Research Associate Tom Sgouros Applies Data Science To Pension Reform With A New Grant
- Posted by Jesse Polhemus
- on July 28, 2021
Click the link that follows for more news about Tom Sgouros.
“From a data science perspective,” says Brown CS Research Associate Tom Sgouros, “some of what passes for normal in the world of pension systems isn’t really acceptable in the scientific world. With this grant, a major part of what I hope will happen is that citizens and politicians will understand which numbers they’re using have a high degree of precision, which don’t, and what range of results might come out of that.”
The grant that Tom’s referring to was awarded earlier this year by Arnold Ventures, and is being implemented under the aegis of Brown University’s Policy Lab. Its funding allows Sgouros to lead a working group of experts from pension plans and organizations around the country to develop alternatives to the existing accounting rules for public pension systems. The new effort continues more than a half-decade of his research that includes a 2019 report (“The Case for New Pension Accounting Standards”) for the National Conference on Public Employee Retirement Systems. (A related piggy-bank visualization of a pension system is available here.)
Tom explains that pension systems routinely have to make extremely impactful decisions after creating low-precision numbers based on probabilities and assumptions (how long someone will stay with their job, how likely they are to be promoted, how much inflation will occur) and then combining them with a much more accurate number, like the total value of assets on hand. The result is a very unreliable number, but it is treated as an accurate measurement.
“This is where the data scientists rear their heads!” Sgouros laughs. “The use of data and the question of our confidence in the data we have are both things that data science people are very sensitive to. Accountants and actuaries understand this, but the legislators and managers and the public that reads their numbers probably don’t. When you read that the pension plan in Illinois is 50% funded, that doesn’t mean what you think it means, and it’s not a reliable number, but people are making important decisions based on that number.”
“At least as important,” Sgouros went on, “is that these numbers people use suggest certain obvious policies, and lots of times that obvious policy choice is bad.
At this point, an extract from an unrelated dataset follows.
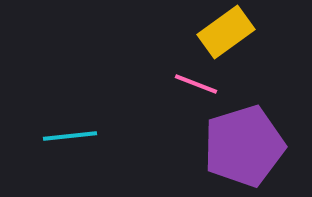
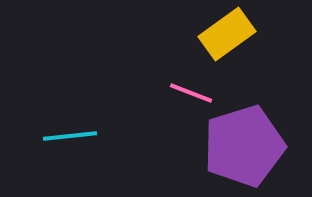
yellow rectangle: moved 1 px right, 2 px down
pink line: moved 5 px left, 9 px down
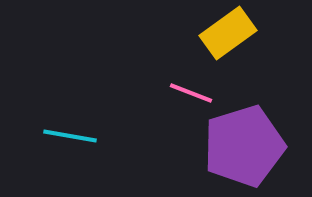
yellow rectangle: moved 1 px right, 1 px up
cyan line: rotated 16 degrees clockwise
We’re asking whether different numbers might suggest better policy choices.”
Tom’s group of experts first met on February 19, and they’re currently working in subcommittees to draft a new set of accounting rules. After a series of additional discussions and revisions, they’ll deliver in October a set of accounting metrics that a pension fund can use to portray its condition to policy makers and whoever else is interested. The rules will be presented as a report, with the arguments pro and con and test cases to support them. An appendix to the report will show how the metrics developed can be applied to the test systems, to compare with the standard metrics in a discussion of potential policies that might be undertaken for them. The rules will also be presented in a “how-to” document issued as a guide to plan managers interested in the raw implementation details.
Sgouros doesn’t expect the world’s pension systems to change overnight, but getting their accountants and managers to think differently would be a significant start.
“The way the system is set up now,” Tom says, “the only way for pension systems to redo their numbers is to admit they did things wrong two years ago, but they didn’t necessarily do it wrong! They made a perfectly defensible bet on seven, and things came up snake eyes. But if they’re able to think like a data scientist about what they’re confident about, it’ll be a big step forward. If that’s all that this project provides to the pension world, it’ll be plenty.”